Texte fourni:
━━━
Egon Schiele, Umarmung liebespaar, peinture

Jardin secret

Depuis combien de temps Trump n’a-t-il pas mis les pieds dans un jardin ? Depuis combien de temps n’a-t-il pas respiré le parfum d’un bouquet de fleurs ? Et si le dégel du permafrost pouvait être en majeure partie à l’origine du changement climatique que nous vivons ? Nos enfants nous en voudront-ils ? Et auront-ils raison de nous en vouloir ?

Voilà. C’est l’issue d’une soirée qui ne m’aura pas déçue, c’est le moins qu’on puisse dire. Je peux toujours m’attendre à ce que cela se termine de la sorte. Le tandem éclectique que nous formons nous y conduit. Il nous arrive souvent d’évoquer les grands sujets du monde après des heures haletantes éprouvées au rythme des battements du cœur. L’amour, c’est un peu comme le running finalement. Un jeu, un sport, une addiction, mais surtout du plaisir. Du plaisir d’être vivant.

Comme par le passé, nous nous en sommes allés un après-midi chemin faisant, le nez au vent, sans réelle direction. TOUTES DIRECTIONS. On aurait pourtant cru qu’il savait où il allait. Son pas était franc. Mais il n’en était rien vraisemblablement.

On s’arrête sur le premier banc que l’on croise au calme (faux calme). C’est la première fois que l’on décide de s’arrêter sur un banc en pleine rue, où nous sommes à découvert, à la merci des regards des quelques passants. Fort heureusement, il n’y a pas beaucoup de passage, mais le quartier est quand même très bruyant. Je suis surprise, d’autant plus qu’il décide de s’arrêter à quelques mètres de là où résident deux de ses proches amis.
━━━
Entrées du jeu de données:
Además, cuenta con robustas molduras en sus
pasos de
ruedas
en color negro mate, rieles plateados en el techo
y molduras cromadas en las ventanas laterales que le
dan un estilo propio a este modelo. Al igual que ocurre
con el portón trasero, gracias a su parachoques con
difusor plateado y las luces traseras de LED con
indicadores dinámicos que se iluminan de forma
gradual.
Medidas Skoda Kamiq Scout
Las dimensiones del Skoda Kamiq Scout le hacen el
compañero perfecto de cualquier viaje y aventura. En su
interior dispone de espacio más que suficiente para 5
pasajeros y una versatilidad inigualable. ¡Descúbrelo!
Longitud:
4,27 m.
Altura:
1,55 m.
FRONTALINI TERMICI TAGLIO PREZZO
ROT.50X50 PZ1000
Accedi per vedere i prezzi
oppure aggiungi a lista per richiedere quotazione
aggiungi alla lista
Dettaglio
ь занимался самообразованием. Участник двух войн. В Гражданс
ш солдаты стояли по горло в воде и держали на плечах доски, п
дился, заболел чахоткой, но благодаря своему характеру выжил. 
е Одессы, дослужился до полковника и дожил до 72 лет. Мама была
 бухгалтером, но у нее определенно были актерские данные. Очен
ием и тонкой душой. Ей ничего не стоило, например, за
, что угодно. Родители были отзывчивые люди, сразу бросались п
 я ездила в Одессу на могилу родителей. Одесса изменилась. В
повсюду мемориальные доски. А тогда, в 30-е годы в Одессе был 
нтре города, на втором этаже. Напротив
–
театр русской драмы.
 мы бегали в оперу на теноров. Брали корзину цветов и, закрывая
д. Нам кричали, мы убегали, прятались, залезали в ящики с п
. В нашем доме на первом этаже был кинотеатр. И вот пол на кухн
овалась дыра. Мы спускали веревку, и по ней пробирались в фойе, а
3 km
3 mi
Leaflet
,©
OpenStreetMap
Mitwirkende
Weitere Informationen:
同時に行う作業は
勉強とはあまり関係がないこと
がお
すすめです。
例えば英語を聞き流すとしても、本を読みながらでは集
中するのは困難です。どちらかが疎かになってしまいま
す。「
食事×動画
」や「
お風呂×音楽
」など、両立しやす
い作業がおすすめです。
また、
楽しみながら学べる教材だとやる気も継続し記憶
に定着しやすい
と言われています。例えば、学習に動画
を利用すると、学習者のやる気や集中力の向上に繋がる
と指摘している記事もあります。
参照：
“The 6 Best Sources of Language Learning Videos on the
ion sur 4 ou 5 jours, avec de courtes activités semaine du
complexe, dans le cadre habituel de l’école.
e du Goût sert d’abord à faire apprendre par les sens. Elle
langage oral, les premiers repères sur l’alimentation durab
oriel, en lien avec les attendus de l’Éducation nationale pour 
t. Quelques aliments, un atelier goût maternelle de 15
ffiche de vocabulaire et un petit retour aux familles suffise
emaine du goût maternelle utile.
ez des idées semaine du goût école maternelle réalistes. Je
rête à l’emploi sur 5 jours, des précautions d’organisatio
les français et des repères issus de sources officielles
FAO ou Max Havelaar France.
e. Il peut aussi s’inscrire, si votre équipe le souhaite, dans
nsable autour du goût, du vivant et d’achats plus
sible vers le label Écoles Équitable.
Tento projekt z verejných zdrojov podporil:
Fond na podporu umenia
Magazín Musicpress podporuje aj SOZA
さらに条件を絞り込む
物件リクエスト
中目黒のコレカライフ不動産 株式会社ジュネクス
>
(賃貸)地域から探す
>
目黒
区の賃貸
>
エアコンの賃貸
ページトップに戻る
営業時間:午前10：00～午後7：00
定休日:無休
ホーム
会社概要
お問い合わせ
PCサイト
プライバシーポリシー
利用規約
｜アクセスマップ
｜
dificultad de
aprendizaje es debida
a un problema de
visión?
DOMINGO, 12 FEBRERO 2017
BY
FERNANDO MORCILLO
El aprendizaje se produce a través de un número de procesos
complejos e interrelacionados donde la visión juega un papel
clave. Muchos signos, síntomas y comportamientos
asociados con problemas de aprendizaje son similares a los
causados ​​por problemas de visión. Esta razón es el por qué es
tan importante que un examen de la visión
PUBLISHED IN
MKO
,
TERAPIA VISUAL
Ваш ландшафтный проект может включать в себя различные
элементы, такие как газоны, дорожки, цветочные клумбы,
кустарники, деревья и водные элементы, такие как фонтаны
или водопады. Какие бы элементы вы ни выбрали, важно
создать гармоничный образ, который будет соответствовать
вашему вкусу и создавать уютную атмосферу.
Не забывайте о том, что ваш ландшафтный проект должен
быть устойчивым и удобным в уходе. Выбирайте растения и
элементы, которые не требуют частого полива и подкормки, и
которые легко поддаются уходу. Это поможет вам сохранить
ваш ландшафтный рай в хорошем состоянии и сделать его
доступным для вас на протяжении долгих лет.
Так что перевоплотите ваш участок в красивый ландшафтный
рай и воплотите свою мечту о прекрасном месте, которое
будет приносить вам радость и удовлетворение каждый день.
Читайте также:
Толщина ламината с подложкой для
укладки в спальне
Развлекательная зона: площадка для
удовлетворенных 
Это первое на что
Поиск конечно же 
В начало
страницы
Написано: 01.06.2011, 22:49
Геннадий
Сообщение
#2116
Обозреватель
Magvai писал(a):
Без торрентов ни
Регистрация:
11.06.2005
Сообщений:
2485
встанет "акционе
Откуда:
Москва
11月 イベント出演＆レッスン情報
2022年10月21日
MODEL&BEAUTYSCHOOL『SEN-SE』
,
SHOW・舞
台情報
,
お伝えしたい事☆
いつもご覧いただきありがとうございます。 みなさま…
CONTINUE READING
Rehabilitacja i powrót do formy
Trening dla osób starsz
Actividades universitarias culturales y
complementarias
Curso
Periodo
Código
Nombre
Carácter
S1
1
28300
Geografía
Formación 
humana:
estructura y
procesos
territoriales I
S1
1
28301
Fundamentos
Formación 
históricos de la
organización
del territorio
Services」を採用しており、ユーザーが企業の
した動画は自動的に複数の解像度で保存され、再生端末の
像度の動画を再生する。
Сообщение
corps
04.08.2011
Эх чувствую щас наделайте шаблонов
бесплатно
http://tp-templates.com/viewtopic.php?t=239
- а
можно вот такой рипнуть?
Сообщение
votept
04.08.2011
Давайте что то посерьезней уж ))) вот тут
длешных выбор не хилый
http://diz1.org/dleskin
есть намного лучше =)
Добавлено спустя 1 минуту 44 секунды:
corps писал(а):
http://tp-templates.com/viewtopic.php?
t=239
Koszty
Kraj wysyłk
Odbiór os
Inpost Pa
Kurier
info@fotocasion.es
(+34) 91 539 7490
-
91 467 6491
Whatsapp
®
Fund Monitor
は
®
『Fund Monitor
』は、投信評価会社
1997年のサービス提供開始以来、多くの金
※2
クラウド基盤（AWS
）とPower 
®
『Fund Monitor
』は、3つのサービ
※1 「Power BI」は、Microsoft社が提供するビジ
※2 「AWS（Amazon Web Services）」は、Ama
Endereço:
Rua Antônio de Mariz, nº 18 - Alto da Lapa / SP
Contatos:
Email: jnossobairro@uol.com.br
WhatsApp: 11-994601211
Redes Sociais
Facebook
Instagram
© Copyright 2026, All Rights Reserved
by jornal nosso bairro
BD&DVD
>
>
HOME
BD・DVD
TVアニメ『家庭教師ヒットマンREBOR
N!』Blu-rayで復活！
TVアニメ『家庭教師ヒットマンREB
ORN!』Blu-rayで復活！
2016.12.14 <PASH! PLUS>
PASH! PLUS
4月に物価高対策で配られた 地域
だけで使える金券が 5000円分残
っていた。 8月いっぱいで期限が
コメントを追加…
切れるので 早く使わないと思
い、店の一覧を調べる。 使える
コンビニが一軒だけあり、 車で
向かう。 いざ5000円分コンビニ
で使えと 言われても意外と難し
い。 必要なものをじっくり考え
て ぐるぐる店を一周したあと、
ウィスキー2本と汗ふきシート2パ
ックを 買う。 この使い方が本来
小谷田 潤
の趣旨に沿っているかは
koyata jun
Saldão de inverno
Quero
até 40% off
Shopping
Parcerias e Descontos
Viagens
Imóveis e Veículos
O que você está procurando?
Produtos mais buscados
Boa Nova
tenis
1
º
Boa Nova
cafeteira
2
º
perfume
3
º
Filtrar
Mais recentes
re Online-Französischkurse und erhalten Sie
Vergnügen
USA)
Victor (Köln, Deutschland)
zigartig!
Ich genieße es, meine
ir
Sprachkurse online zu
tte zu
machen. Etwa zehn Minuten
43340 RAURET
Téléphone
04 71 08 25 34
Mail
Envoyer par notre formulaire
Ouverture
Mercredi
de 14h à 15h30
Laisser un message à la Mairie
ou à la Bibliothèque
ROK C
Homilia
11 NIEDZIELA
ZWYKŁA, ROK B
━━━
Consignes:
- a) Dans le texte « Jardin secret », à quoi l'amour est-il comparé ?
- b) Recopiez fidèlement les enregistrements, depuis leur début jusqu'à la ligne contenant « ROT.50X50 PZ1000 », celle-ci incluse.
Le texte et les enregistrements ne présentent aucun lien entre eux.

Solutions:
- a) L'amour y est comparé au running.

- b)
Además, cuenta con robustas molduras en sus
pasos de
ruedas
en color negro mate, rieles plateados en el techo
y molduras cromadas en las ventanas laterales que le
dan un estilo propio a este modelo. Al igual que ocurre
con el portón trasero, gracias a su parachoques con
difusor plateado y las luces traseras de LED con
indicadores dinámicos que se iluminan de forma
gradual.
Medidas Skoda Kamiq Scout
Las dimensiones del Skoda Kamiq Scout le hacen el
compañero perfecto de cualquier viaje y aventura. En su
interior dispone de espacio más que suficiente para 5
pasajeros y una versatilidad inigualable. ¡Descúbrelo!
Longitud:
4,27 m.
Altura:
1,55 m.
FRONTALINI TERMICI TAGLIO PREZZO
ROT.50X50 PZ1000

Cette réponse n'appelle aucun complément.